Technology is so closely tied to the language industry that many companies also develop their own tools, depending on their fields of expertise. t’works has created its own specific technology tools for terminology management, SAP translation and as connectors for CMS systems, all designed to make our customers’ projects run as efficiently and as seamlessly as possible.
The language industry therefore has a brilliant track record of introducing technology into its workflows. It has always been ready to integrate systems that will improve productivity and quality – it embraces disruption with open arms!
GenAI and translation
Leaving aside the concerns around data privacy and security which we touched on in our last blog, let’s look at how good a translator GenAI like ChatGPT is, and if its current limitations, mainly the ‘hallucination’ and inherent bias problems, prevent it from being a viable translation option.
Tests from varied reliable sources have arrived at similar conclusions. The language technology experts at CSA Research have looked at the question in detail. They conclude that ChatGPT produces ‘strikingly good results’ when the languages involved are served by large amounts of data for training (high resource) but that low-resource languages fair less well. They also found that ChatGPT was stronger than current machine translation for tasks involving ‘noisy’ data, (that is to say text that contains perhaps spelling errors or lots of colloquial and unusual language) and that it dealt better with defining context. Being able to use prompts to create more elaborate instructions for the system to work with was also seen as a plus point.

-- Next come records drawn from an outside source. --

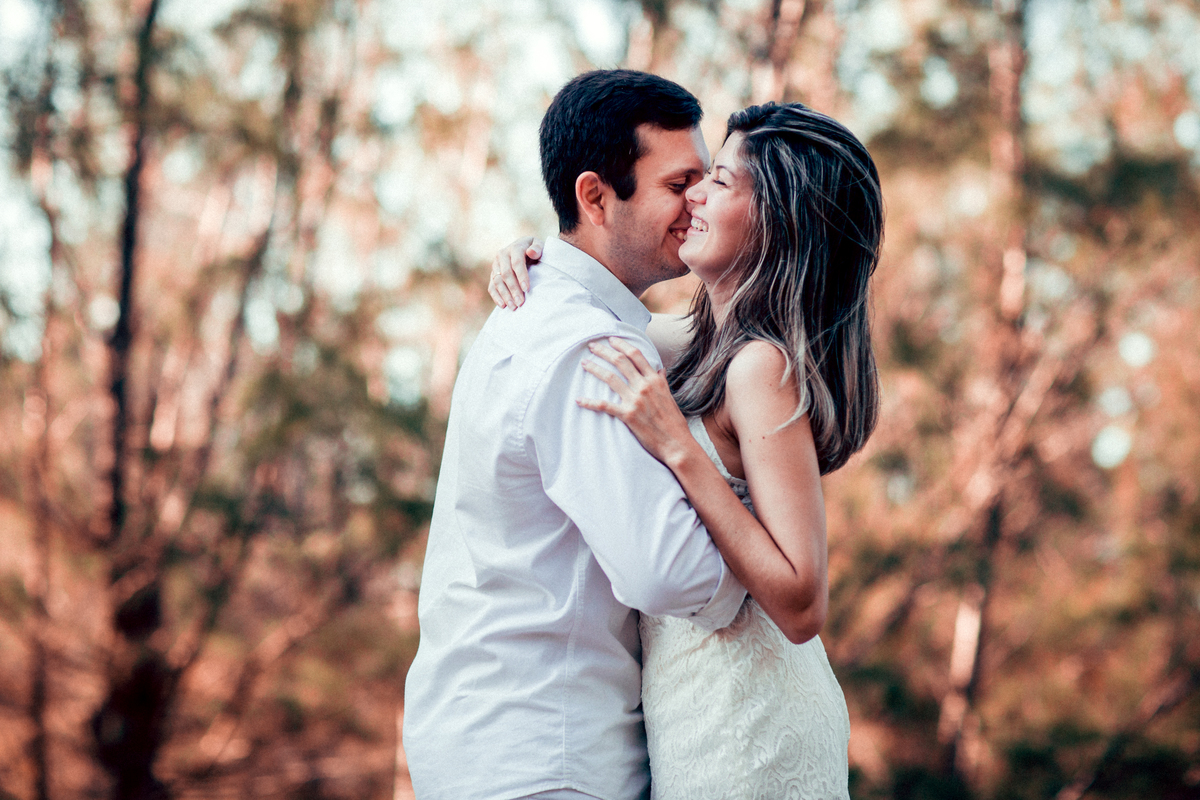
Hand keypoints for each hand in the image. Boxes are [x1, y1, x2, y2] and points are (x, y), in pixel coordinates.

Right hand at [488, 236, 541, 308]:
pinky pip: (491, 286)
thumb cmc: (535, 250)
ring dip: (505, 295)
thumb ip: (537, 248)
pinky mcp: (493, 273)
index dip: (521, 276)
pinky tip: (503, 305)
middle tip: (520, 303)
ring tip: (513, 307)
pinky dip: (496, 296)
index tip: (526, 289)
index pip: (516, 263)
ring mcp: (496, 265)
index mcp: (514, 248)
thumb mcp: (539, 246)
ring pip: (497, 281)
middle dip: (513, 289)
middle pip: (506, 274)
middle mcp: (502, 255)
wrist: (524, 248)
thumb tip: (531, 252)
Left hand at [577, 337, 694, 466]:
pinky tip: (579, 400)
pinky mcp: (628, 415)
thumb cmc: (674, 422)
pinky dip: (590, 402)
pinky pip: (605, 405)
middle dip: (604, 351)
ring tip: (584, 364)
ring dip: (595, 369)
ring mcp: (636, 400)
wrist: (676, 443)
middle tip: (592, 346)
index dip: (622, 344)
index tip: (611, 339)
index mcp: (655, 380)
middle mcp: (645, 386)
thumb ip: (661, 382)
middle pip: (620, 361)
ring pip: (610, 378)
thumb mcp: (670, 397)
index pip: (636, 355)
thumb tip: (659, 369)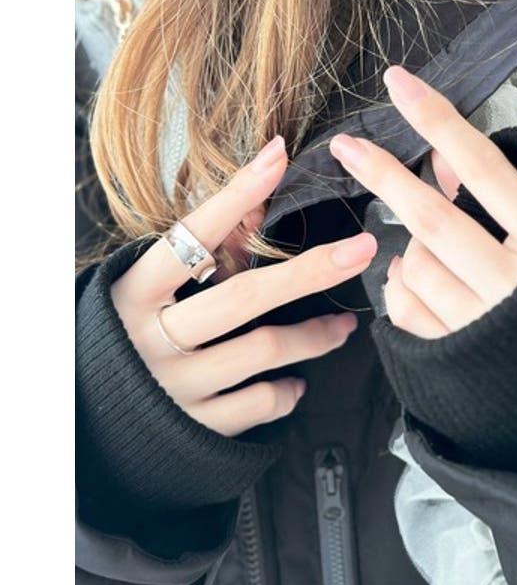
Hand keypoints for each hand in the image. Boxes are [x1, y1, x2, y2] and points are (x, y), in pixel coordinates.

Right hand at [109, 136, 377, 436]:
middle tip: (360, 250)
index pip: (193, 234)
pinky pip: (256, 404)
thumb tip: (259, 200)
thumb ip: (207, 248)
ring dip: (314, 336)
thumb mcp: (149, 290)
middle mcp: (151, 337)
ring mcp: (172, 386)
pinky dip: (285, 392)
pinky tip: (297, 381)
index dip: (237, 194)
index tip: (278, 155)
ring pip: (262, 350)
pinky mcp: (191, 428)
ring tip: (343, 327)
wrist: (87, 421)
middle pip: (245, 296)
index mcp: (135, 293)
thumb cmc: (124, 336)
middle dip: (311, 271)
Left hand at [328, 66, 516, 338]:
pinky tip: (415, 279)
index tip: (398, 83)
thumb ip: (506, 194)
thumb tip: (443, 161)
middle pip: (433, 218)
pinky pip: (406, 310)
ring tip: (427, 246)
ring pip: (416, 266)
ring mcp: (485, 325)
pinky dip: (400, 287)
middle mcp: (515, 284)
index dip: (437, 120)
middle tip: (346, 147)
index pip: (483, 166)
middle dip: (384, 176)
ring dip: (411, 246)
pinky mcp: (461, 357)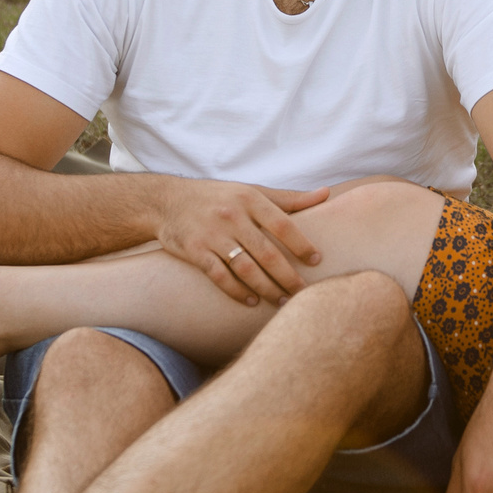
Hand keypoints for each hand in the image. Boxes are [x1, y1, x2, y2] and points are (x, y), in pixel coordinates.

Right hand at [154, 179, 329, 305]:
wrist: (166, 201)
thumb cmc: (218, 197)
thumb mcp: (251, 191)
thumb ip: (288, 198)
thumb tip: (326, 194)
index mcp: (249, 199)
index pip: (283, 224)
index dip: (301, 244)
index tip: (316, 261)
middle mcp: (232, 216)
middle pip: (266, 252)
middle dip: (287, 276)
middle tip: (302, 292)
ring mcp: (212, 234)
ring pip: (245, 268)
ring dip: (266, 288)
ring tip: (281, 301)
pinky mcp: (195, 251)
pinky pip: (220, 276)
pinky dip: (237, 291)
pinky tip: (252, 301)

The language industry commentator Slator, looked at recent studies by Tencent, Intento and Microsoft and reported that all three rated ChatGPT as ‘competitive’ for translation involving high resource languages. Language consultants Nimdzi found generative AI language models (like ChatGPT) to be ‘more fluent but less accurate and unpredictable’ in comparison with neural MT. However Nimdzi also concluded that the potential applications of these AI models were much greater than traditional MT, particularly in areas such as, for example, transcreation or detecting gender bias.

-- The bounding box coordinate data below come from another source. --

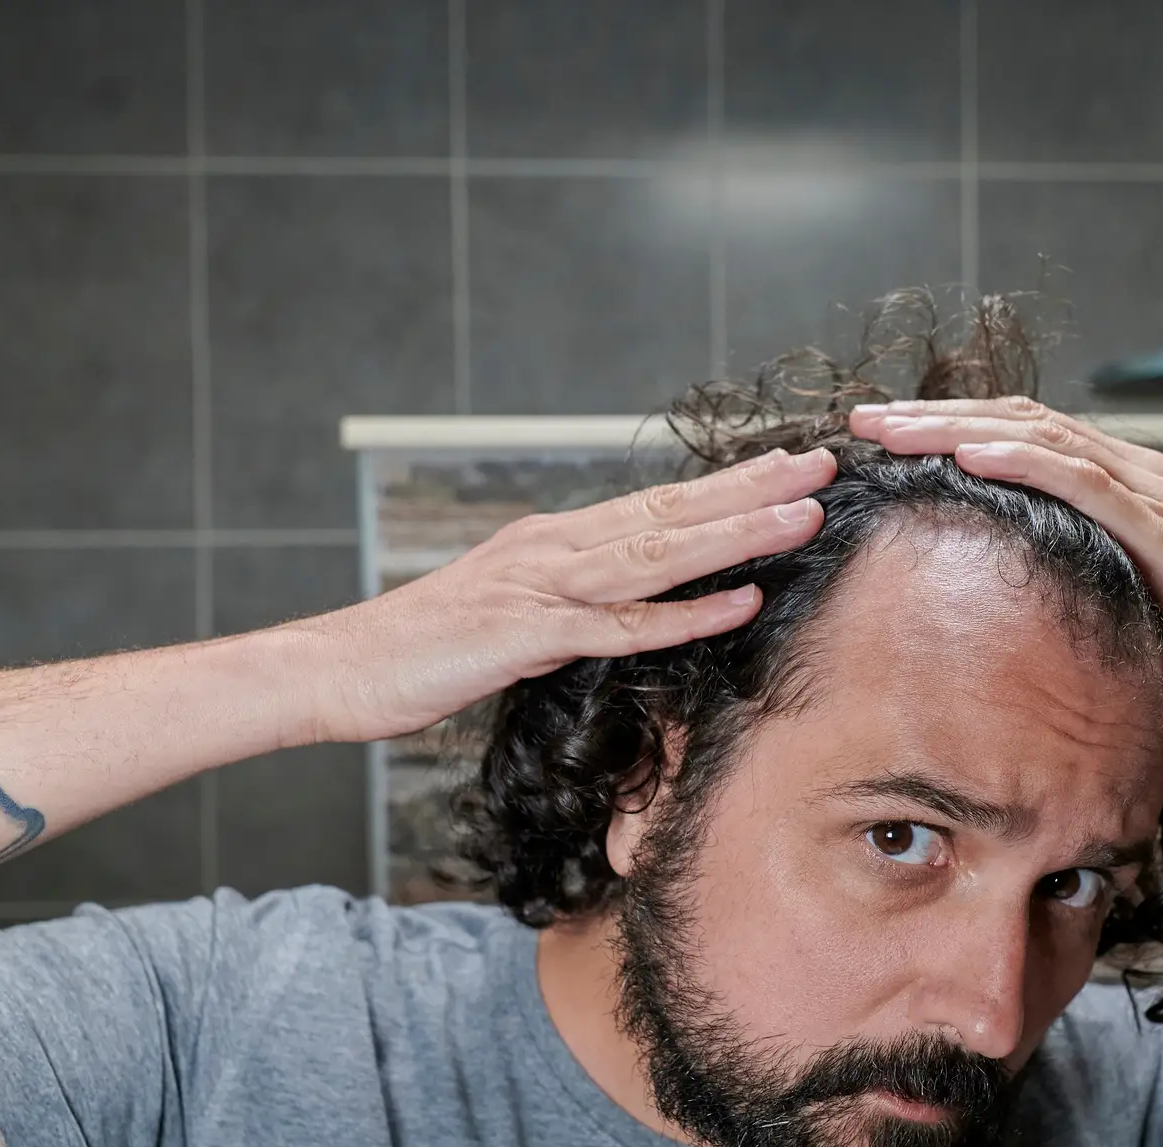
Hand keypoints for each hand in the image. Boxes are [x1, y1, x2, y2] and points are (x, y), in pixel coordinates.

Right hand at [302, 447, 836, 742]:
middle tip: (821, 462)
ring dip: (735, 534)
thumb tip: (625, 605)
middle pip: (671, 512)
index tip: (787, 464)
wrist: (340, 668)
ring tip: (801, 515)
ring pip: (657, 554)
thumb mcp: (513, 617)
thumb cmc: (425, 648)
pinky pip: (620, 625)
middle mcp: (554, 548)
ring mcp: (541, 587)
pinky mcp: (525, 634)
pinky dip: (684, 613)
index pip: (656, 504)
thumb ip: (571, 604)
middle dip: (752, 488)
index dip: (726, 485)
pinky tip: (737, 601)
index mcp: (554, 542)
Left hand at [850, 398, 1162, 723]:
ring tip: (894, 430)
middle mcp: (1134, 469)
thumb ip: (1066, 566)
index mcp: (1119, 478)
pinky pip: (1082, 483)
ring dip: (959, 430)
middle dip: (934, 416)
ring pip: (1039, 439)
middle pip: (1017, 421)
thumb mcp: (1114, 591)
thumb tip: (994, 581)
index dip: (947, 425)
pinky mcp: (1162, 529)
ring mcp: (1150, 493)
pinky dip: (1024, 462)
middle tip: (863, 416)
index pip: (1019, 432)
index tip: (879, 433)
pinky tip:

These assessments are helpful but we should remember that they are largely comparing generative AI’s translation ability to that of current machine translation, which itself is far from perfect. In all cases, both AI language models and MT still have significant imperfections and a very long way to go before they can replace humans. To quote Arle Lommel from CSA Research, the quality of ChatGPT’s translation, ‘…depends on the language, on the subject matter, and sometimes on the phase of the moon or some other imponderable factor.’
Customer benefits
It would be fair to say that ChatGPT is keeping the language industry on its toes. It is yet another disruptor in a sector that has been subject to advancing technology throughout its history. For the moment its translation abilities are good but not good enough to trust it with translations that matter. If you need to translate important business texts, literature, targeted marketing copy or similar, human expertise is crucial. ChatGPT can be a useful tool for tasks such as getting a quick understanding of a text in another language or for generating content ideas, but as yet its flaws are too significant to let it take on important translation work unsupervised.

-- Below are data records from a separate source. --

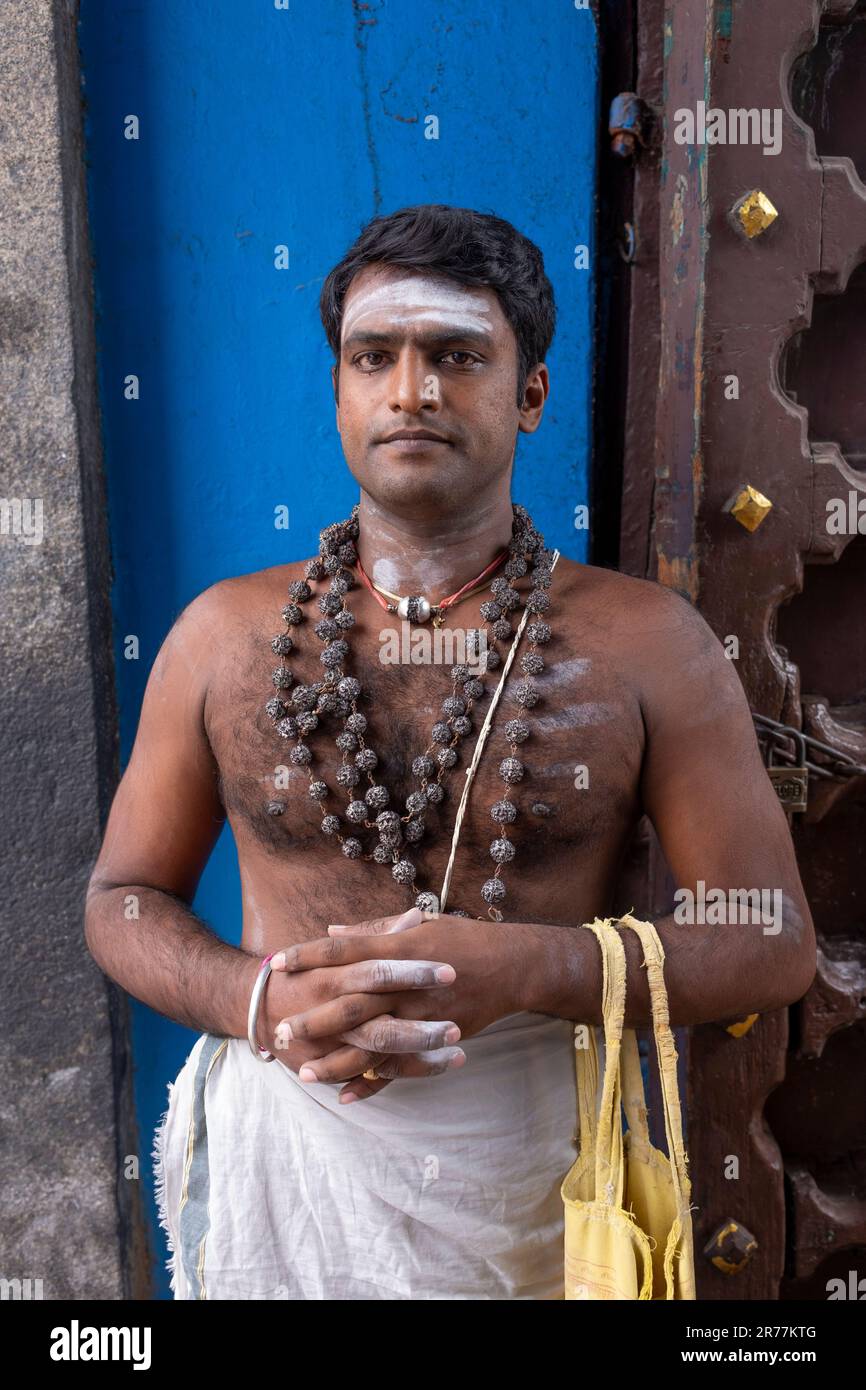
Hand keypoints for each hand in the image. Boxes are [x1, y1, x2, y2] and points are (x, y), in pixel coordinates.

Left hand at [274, 905, 534, 1100]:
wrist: (512, 967)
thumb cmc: (463, 940)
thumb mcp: (418, 925)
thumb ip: (373, 931)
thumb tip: (332, 931)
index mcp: (398, 948)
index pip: (344, 950)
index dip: (309, 955)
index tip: (277, 963)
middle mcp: (405, 982)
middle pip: (351, 1002)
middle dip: (314, 1018)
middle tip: (280, 1031)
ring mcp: (421, 1013)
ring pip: (371, 1042)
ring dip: (337, 1060)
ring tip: (304, 1073)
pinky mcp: (435, 1037)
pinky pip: (400, 1066)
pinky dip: (374, 1083)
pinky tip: (348, 1095)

How big a role it will play is as yet uncertain. What we do know is that generative AI is changing the technology landscape and ignoring it is not an option. For now we hope the doom sayers are mistaken and that this incredible technology will have a positive impact on the world of language and the people who work in it. For those of us who play with words for a living, well, we’ll keep an open mind and continue to welcome technology tools when they bring direct benefits for our customers.